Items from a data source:
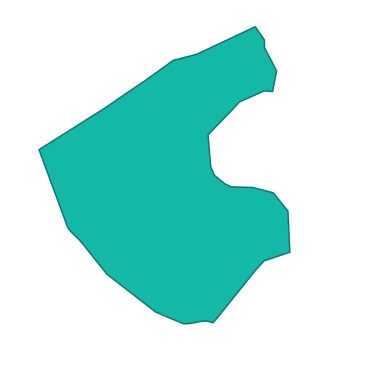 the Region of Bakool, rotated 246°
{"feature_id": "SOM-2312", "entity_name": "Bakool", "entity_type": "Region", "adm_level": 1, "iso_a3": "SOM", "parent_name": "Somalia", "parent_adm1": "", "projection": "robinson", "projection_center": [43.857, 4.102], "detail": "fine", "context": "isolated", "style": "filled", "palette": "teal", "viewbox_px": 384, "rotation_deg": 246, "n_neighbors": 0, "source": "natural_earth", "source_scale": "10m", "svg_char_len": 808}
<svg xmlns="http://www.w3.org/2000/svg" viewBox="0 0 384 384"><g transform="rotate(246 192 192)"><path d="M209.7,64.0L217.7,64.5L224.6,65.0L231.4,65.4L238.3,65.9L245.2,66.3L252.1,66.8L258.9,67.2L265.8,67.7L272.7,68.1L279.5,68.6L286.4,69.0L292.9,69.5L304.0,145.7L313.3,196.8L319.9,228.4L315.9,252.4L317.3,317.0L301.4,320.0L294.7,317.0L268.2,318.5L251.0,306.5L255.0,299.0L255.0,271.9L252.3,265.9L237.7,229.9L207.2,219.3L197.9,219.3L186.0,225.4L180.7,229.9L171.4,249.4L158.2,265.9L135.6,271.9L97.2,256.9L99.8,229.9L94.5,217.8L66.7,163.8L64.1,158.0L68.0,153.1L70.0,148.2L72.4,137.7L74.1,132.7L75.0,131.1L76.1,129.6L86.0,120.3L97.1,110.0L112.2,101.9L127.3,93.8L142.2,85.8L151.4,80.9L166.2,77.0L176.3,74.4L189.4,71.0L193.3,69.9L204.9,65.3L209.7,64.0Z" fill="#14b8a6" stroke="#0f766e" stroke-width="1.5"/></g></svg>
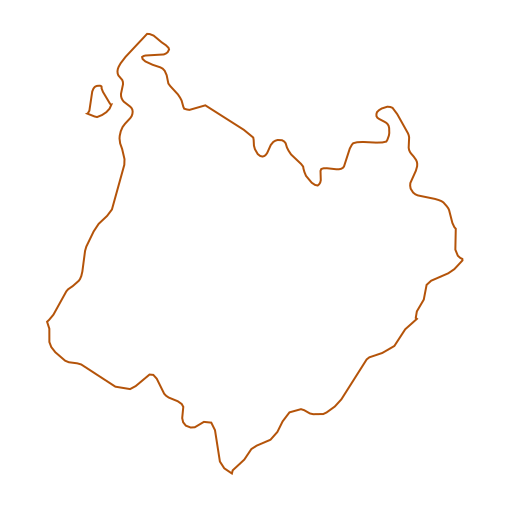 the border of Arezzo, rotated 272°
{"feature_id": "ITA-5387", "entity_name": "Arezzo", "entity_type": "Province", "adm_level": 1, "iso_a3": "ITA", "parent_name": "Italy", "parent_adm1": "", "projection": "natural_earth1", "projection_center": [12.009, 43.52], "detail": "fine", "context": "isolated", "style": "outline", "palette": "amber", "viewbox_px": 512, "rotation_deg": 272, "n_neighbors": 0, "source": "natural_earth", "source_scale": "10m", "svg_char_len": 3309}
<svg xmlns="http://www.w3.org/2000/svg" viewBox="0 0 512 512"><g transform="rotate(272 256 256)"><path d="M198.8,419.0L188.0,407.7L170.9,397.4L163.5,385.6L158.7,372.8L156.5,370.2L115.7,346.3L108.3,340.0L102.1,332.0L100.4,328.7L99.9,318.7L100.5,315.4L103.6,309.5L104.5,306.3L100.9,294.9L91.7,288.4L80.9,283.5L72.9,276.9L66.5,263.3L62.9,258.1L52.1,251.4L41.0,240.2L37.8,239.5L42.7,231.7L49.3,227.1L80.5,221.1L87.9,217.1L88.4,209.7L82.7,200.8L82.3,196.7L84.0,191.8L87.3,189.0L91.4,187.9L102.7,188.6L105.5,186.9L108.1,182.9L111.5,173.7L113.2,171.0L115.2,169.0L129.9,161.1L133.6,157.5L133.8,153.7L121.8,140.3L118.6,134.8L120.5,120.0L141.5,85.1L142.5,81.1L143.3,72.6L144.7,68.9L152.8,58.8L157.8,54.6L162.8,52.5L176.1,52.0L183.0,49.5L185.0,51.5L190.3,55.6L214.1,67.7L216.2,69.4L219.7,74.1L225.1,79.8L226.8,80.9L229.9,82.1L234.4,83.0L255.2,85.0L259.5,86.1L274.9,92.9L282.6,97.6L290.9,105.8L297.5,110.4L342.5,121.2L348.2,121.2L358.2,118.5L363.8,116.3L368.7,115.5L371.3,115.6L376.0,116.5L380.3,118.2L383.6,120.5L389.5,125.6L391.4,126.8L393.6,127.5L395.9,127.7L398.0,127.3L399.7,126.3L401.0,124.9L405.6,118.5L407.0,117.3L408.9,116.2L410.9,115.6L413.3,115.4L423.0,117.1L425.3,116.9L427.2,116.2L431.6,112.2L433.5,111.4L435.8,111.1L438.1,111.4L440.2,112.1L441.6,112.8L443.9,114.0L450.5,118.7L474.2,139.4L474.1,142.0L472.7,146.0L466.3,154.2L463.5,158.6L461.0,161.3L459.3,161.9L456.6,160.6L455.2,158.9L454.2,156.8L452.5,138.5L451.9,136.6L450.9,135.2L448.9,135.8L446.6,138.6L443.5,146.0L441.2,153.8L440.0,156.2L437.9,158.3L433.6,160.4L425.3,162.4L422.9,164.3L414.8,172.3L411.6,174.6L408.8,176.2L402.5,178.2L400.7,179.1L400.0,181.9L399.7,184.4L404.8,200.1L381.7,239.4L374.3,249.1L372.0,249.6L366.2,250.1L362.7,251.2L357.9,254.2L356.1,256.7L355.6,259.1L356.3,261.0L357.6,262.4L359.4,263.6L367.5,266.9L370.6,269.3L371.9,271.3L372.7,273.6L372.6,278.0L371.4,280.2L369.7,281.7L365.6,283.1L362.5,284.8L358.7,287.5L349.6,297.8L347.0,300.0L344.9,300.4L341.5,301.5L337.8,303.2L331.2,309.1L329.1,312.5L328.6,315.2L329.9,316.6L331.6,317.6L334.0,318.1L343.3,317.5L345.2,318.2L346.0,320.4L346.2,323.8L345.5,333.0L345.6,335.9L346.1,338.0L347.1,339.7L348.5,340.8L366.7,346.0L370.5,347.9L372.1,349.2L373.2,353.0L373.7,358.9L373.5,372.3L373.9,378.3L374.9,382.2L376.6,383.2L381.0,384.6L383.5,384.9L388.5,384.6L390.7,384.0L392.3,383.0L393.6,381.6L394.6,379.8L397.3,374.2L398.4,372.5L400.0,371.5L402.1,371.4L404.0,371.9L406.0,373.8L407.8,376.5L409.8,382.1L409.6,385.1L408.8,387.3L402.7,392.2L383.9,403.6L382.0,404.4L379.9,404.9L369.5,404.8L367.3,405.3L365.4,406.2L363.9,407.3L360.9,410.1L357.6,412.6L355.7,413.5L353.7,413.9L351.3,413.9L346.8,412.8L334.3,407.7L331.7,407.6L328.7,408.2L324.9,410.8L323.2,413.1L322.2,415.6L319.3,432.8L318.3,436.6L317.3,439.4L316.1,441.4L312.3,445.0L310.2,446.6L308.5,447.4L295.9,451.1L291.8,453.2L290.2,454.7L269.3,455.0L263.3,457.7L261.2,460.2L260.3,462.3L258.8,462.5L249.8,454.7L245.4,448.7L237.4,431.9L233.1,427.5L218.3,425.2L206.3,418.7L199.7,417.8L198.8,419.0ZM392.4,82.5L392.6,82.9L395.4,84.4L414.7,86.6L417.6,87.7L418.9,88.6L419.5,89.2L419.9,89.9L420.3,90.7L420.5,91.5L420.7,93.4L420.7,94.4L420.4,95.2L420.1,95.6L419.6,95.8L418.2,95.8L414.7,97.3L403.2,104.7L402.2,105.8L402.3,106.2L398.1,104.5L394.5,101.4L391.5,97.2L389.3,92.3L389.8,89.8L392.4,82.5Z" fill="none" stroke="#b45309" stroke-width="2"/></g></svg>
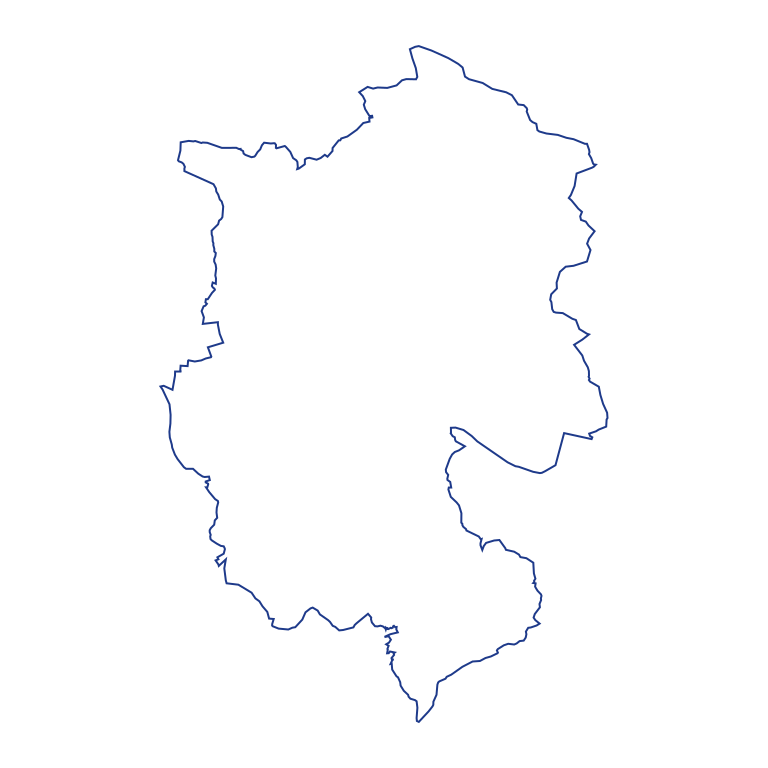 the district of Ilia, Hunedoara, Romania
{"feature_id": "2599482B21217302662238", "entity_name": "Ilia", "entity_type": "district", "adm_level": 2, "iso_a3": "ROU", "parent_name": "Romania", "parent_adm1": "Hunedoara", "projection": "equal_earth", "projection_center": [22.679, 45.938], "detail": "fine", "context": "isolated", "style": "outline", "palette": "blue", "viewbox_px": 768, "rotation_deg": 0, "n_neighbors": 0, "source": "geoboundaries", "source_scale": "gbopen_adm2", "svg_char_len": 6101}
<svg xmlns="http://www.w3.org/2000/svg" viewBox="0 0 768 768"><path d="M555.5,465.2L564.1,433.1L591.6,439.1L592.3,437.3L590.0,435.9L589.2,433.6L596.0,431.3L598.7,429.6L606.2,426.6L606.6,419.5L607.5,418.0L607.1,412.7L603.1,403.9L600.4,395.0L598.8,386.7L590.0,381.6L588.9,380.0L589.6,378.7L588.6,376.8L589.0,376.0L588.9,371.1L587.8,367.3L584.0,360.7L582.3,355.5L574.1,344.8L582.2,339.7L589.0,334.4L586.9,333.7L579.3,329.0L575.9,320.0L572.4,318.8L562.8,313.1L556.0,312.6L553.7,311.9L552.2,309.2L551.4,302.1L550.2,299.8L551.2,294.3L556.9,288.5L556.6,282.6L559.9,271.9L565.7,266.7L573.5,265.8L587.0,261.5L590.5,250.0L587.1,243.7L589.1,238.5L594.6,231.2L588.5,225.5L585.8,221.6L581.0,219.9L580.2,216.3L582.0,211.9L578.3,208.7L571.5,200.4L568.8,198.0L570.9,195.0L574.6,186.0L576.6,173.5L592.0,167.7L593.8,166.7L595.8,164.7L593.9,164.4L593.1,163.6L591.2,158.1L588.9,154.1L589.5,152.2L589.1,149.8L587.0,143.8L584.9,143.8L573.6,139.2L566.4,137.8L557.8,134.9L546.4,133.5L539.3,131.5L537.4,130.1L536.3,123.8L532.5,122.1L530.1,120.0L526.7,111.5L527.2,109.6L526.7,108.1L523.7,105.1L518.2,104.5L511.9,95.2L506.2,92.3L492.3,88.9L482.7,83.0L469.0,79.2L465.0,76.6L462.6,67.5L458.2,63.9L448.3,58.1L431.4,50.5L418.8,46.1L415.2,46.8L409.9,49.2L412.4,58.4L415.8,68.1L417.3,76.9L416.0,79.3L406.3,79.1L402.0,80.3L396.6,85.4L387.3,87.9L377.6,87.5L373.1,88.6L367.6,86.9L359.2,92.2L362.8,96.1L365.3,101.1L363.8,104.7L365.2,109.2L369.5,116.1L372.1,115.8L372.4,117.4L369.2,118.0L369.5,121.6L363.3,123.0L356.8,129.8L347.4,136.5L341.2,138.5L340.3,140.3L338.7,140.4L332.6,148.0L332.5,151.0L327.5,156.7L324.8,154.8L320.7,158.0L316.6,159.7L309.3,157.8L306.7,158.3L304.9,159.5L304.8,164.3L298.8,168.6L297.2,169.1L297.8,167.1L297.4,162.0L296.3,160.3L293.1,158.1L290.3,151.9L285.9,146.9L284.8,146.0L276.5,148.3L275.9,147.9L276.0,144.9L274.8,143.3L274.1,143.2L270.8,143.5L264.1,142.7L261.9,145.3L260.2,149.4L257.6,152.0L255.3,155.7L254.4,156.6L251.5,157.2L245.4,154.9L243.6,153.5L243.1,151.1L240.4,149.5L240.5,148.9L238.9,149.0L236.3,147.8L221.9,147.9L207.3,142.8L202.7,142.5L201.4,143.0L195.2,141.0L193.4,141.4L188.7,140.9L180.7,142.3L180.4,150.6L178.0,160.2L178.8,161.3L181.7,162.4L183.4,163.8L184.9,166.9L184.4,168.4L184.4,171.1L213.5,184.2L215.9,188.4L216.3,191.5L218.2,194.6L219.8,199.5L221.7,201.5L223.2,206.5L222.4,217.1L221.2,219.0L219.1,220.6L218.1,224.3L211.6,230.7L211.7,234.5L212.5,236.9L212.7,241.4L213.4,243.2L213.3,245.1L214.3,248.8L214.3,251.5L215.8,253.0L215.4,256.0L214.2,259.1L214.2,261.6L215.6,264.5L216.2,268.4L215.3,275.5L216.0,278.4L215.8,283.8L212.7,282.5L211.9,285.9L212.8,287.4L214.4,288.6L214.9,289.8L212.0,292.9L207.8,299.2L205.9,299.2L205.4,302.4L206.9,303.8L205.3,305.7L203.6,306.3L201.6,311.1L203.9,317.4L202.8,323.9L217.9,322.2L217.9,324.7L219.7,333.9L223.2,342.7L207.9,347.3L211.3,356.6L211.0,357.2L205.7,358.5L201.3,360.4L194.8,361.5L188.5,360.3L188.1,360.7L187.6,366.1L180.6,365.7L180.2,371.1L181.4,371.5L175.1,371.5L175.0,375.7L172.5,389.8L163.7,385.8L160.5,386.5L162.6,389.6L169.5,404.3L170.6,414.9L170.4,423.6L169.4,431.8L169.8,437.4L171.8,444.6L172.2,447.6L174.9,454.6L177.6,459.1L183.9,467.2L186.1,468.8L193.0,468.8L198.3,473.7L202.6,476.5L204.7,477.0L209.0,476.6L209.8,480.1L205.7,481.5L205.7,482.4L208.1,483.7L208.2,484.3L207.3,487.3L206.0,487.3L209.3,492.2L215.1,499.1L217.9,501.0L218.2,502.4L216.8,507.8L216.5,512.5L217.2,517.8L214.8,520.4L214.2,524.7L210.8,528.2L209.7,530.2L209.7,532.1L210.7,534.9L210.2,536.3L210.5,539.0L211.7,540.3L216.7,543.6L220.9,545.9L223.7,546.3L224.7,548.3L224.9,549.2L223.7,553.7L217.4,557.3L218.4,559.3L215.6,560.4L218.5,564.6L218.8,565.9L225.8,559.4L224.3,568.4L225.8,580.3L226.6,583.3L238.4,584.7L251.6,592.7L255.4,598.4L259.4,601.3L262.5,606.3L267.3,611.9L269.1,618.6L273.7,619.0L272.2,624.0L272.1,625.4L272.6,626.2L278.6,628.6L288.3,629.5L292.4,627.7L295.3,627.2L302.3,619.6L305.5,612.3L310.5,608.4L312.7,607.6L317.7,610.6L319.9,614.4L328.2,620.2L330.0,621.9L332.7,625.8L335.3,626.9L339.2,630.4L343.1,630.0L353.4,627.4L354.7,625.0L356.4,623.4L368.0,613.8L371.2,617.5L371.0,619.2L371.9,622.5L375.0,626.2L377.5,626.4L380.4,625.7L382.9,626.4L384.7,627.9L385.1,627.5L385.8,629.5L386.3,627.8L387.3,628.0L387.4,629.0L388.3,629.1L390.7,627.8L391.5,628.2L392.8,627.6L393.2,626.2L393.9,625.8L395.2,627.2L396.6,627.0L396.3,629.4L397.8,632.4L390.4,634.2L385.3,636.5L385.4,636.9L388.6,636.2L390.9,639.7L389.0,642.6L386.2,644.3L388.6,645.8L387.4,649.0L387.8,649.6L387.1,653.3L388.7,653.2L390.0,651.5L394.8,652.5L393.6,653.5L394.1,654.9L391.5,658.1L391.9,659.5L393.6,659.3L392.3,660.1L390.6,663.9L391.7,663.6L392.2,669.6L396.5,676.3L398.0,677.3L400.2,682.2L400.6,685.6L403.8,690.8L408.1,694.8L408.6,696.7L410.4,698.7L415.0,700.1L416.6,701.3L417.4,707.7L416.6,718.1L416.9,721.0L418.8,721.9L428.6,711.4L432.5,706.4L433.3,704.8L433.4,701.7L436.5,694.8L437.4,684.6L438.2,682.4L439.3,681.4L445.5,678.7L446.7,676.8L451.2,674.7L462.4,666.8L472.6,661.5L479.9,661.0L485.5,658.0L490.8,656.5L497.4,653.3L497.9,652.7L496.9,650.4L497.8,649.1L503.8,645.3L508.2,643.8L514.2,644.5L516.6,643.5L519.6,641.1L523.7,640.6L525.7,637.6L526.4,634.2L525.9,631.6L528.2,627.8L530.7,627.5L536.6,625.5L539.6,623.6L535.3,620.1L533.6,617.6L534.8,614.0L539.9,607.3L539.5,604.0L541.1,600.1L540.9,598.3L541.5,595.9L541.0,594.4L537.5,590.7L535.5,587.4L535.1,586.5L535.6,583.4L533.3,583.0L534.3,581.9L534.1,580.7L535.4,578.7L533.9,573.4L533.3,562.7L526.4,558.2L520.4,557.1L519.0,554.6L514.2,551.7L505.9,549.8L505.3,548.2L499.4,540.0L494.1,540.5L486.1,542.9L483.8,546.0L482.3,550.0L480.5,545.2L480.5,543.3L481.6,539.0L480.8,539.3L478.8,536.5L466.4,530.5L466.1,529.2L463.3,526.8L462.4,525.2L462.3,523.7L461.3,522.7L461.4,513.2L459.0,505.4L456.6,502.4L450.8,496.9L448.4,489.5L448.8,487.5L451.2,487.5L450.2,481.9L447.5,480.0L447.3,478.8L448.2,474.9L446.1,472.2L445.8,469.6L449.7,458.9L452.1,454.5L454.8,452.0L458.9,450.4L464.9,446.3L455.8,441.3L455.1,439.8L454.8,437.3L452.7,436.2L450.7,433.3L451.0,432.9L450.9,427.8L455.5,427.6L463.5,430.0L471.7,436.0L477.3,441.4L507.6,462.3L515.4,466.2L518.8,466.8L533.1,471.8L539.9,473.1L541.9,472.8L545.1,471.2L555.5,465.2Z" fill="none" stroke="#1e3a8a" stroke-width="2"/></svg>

* [Problem requirements] Copy everything from the start of the records down through the line containing "the border of Arezzo, rotated 272°", leaving out the pictures.

* [Expected answer]
 the Region of Bakool, rotated 246°
{"feature_id": "SOM-2312", "entity_name": "Bakool", "entity_type": "Region", "adm_level": 1, "iso_a3": "SOM", "parent_name": "Somalia", "parent_adm1": "", "projection": "robinson", "projection_center": [43.857, 4.102], "detail": "fine", "context": "isolated", "style": "filled", "palette": "teal", "viewbox_px": 384, "rotation_deg": 246, "n_neighbors": 0, "source": "natural_earth", "source_scale": "10m", "svg_char_len": 808}
<svg xmlns="http://www.w3.org/2000/svg" viewBox="0 0 384 384"><g transform="rotate(246 192 192)"><path d="M209.7,64.0L217.7,64.5L224.6,65.0L231.4,65.4L238.3,65.9L245.2,66.3L252.1,66.8L258.9,67.2L265.8,67.7L272.7,68.1L279.5,68.6L286.4,69.0L292.9,69.5L304.0,145.7L313.3,196.8L319.9,228.4L315.9,252.4L317.3,317.0L301.4,320.0L294.7,317.0L268.2,318.5L251.0,306.5L255.0,299.0L255.0,271.9L252.3,265.9L237.7,229.9L207.2,219.3L197.9,219.3L186.0,225.4L180.7,229.9L171.4,249.4L158.2,265.9L135.6,271.9L97.2,256.9L99.8,229.9L94.5,217.8L66.7,163.8L64.1,158.0L68.0,153.1L70.0,148.2L72.4,137.7L74.1,132.7L75.0,131.1L76.1,129.6L86.0,120.3L97.1,110.0L112.2,101.9L127.3,93.8L142.2,85.8L151.4,80.9L166.2,77.0L176.3,74.4L189.4,71.0L193.3,69.9L204.9,65.3L209.7,64.0Z" fill="#14b8a6" stroke="#0f766e" stroke-width="1.5"/></g></svg>
 the border of Arezzo, rotated 272°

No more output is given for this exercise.